(4x^3+3x^4)-(x^4-5x^3)

2 min read Jun 16, 2024
(4x^3+3x^4)-(x^4-5x^3)

Simplifying the Expression: (4x^3 + 3x^4) - (x^4 - 5x^3)

This article will guide you through simplifying the expression (4x^3 + 3x^4) - (x^4 - 5x^3).
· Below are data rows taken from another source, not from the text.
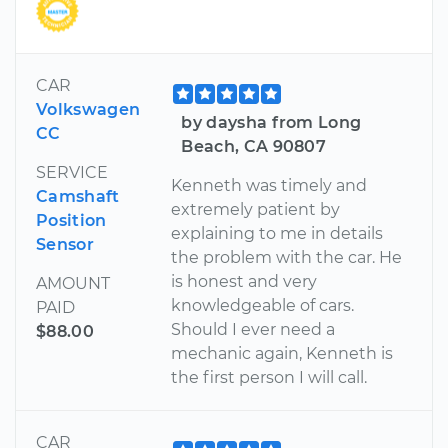
CAR
Volkswagen
by daysha from Long
CC
Beach, CA 90807
SERVICE
Kenneth was timely and
Camshaft
extremely patient by
Position
explaining to me in details
Sensor
the problem with the car. He
is honest and very
AMOUNT
knowledgeable of cars.
PAID
Should I ever need a
$88.00
mechanic again, Kenneth is
the first person I will call.
CAR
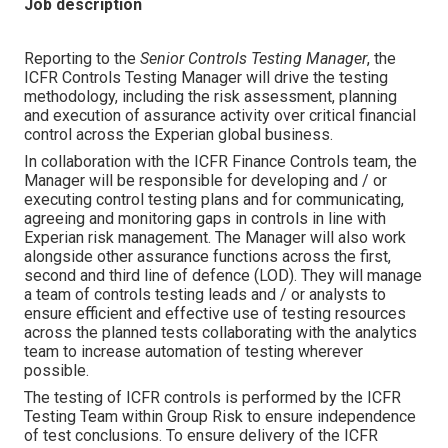
Job description
Reporting to the
Senior Controls Testing Manager
, the
ICFR Controls Testing Manager will drive the testing
methodology, including the risk assessment, planning
and execution of assurance activity over critical financial
control across the Experian global business.
In collaboration with the ICFR Finance Controls team, the
Manager will be responsible for developing and / or
executing control testing plans and for communicating,
agreeing and monitoring gaps in controls in line with
Experian risk management. The Manager will also work
alongside other assurance functions across the first,
second and third line of defence (LOD). They will manage
a team of controls testing leads and / or analysts to
ensure efficient and effective use of testing resources
across the planned tests collaborating with the analytics
team to increase automation of testing wherever
possible.
The testing of ICFR controls is performed by the ICFR
Testing Team within Group Risk to ensure independence
of test conclusions. To ensure delivery of the ICFR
Step 1: Distribute the Negative Sign

The first step is to distribute the negative sign in front of the second set of parentheses. This means multiplying each term inside the parentheses by -1:

(4x^3 + 3x^4) + (-1)(x^4 - 5x^3)

This becomes:

(4x^3 + 3x^4) - x^4 + 5x^3

Step 2: Combine Like Terms

Now we can combine the terms with the same variable and exponent. Let's start with the x^4 terms:

(3x^4 - x^4) + (4x^3 + 5x^3)

Next, combine the x^3 terms:

2x^4 + (4x^3 + 5x^3)

Finally, combine the remaining terms:

2x^4 + 9x^3

Final Answer

Therefore, the simplified form of the expression (4x^3 + 3x^4) - (x^4 - 5x^3) is 2x^4 + 9x^3.